* **To-do item**: Reproduce the text lines of the rows below word for word, in their original order, and leave the pictures out of your answer.

* **Entries shown**:

-=-=-

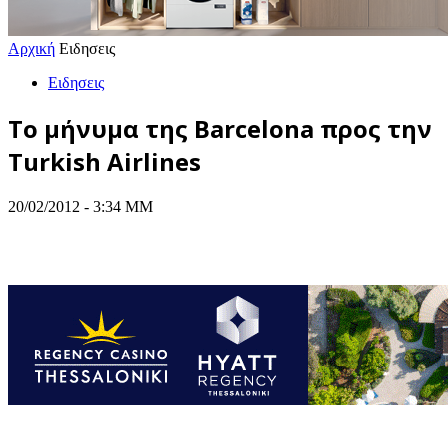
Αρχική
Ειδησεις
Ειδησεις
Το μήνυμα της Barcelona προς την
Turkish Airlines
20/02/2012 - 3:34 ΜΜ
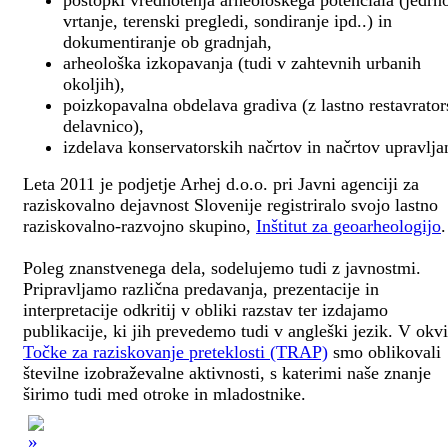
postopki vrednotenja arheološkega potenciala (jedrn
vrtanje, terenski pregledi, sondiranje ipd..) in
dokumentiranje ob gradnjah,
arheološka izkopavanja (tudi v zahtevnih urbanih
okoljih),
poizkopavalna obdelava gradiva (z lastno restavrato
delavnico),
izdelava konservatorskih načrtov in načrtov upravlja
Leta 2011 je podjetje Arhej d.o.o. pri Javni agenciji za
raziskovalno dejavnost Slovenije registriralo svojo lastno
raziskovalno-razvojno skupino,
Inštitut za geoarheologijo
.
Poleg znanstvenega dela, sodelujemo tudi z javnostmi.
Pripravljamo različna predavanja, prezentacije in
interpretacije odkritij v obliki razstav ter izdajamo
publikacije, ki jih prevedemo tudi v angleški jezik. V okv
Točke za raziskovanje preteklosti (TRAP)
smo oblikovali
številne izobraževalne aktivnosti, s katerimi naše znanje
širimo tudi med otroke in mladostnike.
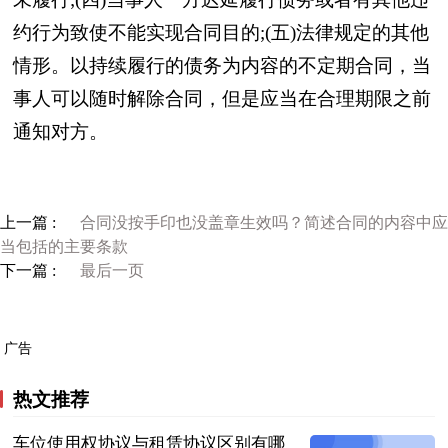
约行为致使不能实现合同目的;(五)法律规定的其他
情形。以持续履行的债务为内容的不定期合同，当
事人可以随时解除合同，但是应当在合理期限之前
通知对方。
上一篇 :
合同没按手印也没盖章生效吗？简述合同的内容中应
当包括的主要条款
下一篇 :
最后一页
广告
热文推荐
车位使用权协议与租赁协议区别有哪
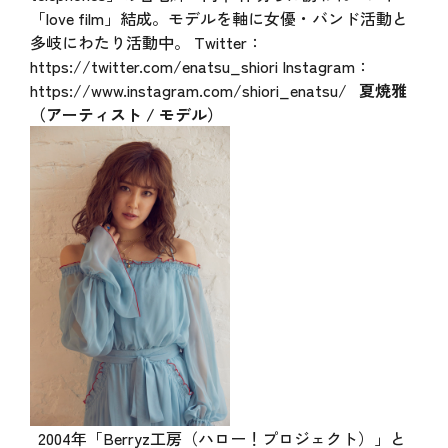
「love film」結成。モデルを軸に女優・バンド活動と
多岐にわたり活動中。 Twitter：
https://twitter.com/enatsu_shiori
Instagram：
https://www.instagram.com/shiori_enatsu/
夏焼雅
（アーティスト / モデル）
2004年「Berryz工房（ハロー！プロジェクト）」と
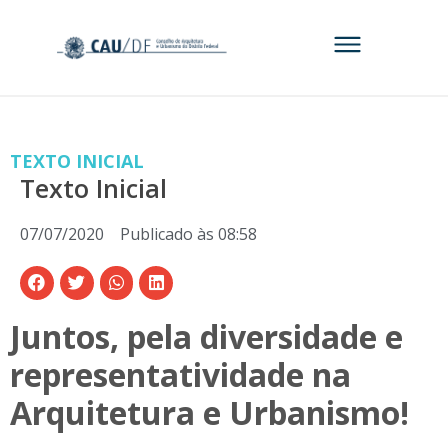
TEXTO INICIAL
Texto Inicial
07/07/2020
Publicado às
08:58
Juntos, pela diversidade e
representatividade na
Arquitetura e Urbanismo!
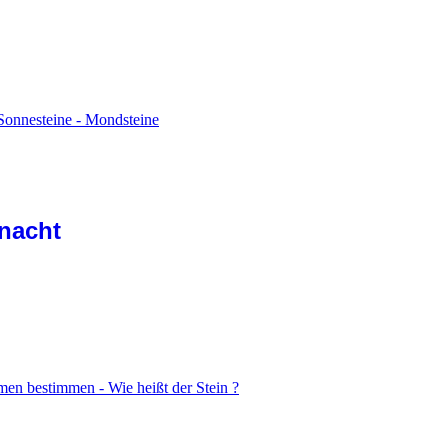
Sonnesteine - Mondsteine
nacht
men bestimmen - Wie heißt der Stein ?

-=-=-

* **Result of the exercise**:
Αρχική
Ειδησεις
Ειδησεις
Το μήνυμα της Barcelona προς την
Turkish Airlines
20/02/2012 - 3:34 ΜΜ
postopki vrednotenja arheološkega potenciala (jedrn
vrtanje, terenski pregledi, sondiranje ipd..) in
dokumentiranje ob gradnjah,
arheološka izkopavanja (tudi v zahtevnih urbanih
okoljih),
poizkopavalna obdelava gradiva (z lastno restavrato
delavnico),
izdelava konservatorskih načrtov in načrtov upravlja
Leta 2011 je podjetje Arhej d.o.o. pri Javni agenciji za
raziskovalno dejavnost Slovenije registriralo svojo lastno
raziskovalno-razvojno skupino,
Inštitut za geoarheologijo
.
Poleg znanstvenega dela, sodelujemo tudi z javnostmi.
Pripravljamo različna predavanja, prezentacije in
interpretacije odkritij v obliki razstav ter izdajamo
publikacije, ki jih prevedemo tudi v angleški jezik. V okv
Točke za raziskovanje preteklosti (TRAP)
smo oblikovali
številne izobraževalne aktivnosti, s katerimi naše znanje
širimo tudi med otroke in mladostnike.
约行为致使不能实现合同目的;(五)法律规定的其他
情形。以持续履行的债务为内容的不定期合同，当
事人可以随时解除合同，但是应当在合理期限之前
通知对方。
上一篇 :
合同没按手印也没盖章生效吗？简述合同的内容中应
当包括的主要条款
下一篇 :
最后一页
广告
热文推荐
车位使用权协议与租赁协议区别有哪
「love film」結成。モデルを軸に女優・バンド活動と
多岐にわたり活動中。 Twitter：
https://twitter.com/enatsu_shiori
Instagram：
https://www.instagram.com/shiori_enatsu/
夏焼雅
（アーティスト / モデル）
2004年「Berryz工房（ハロー！プロジェクト）」と
TEXTO INICIAL
Texto Inicial
07/07/2020
Publicado às
08:58
Juntos, pela diversidade e
representatividade na
Arquitetura e Urbanismo!
Sonnesteine - Mondsteine
nacht
men bestimmen - Wie heißt der Stein ?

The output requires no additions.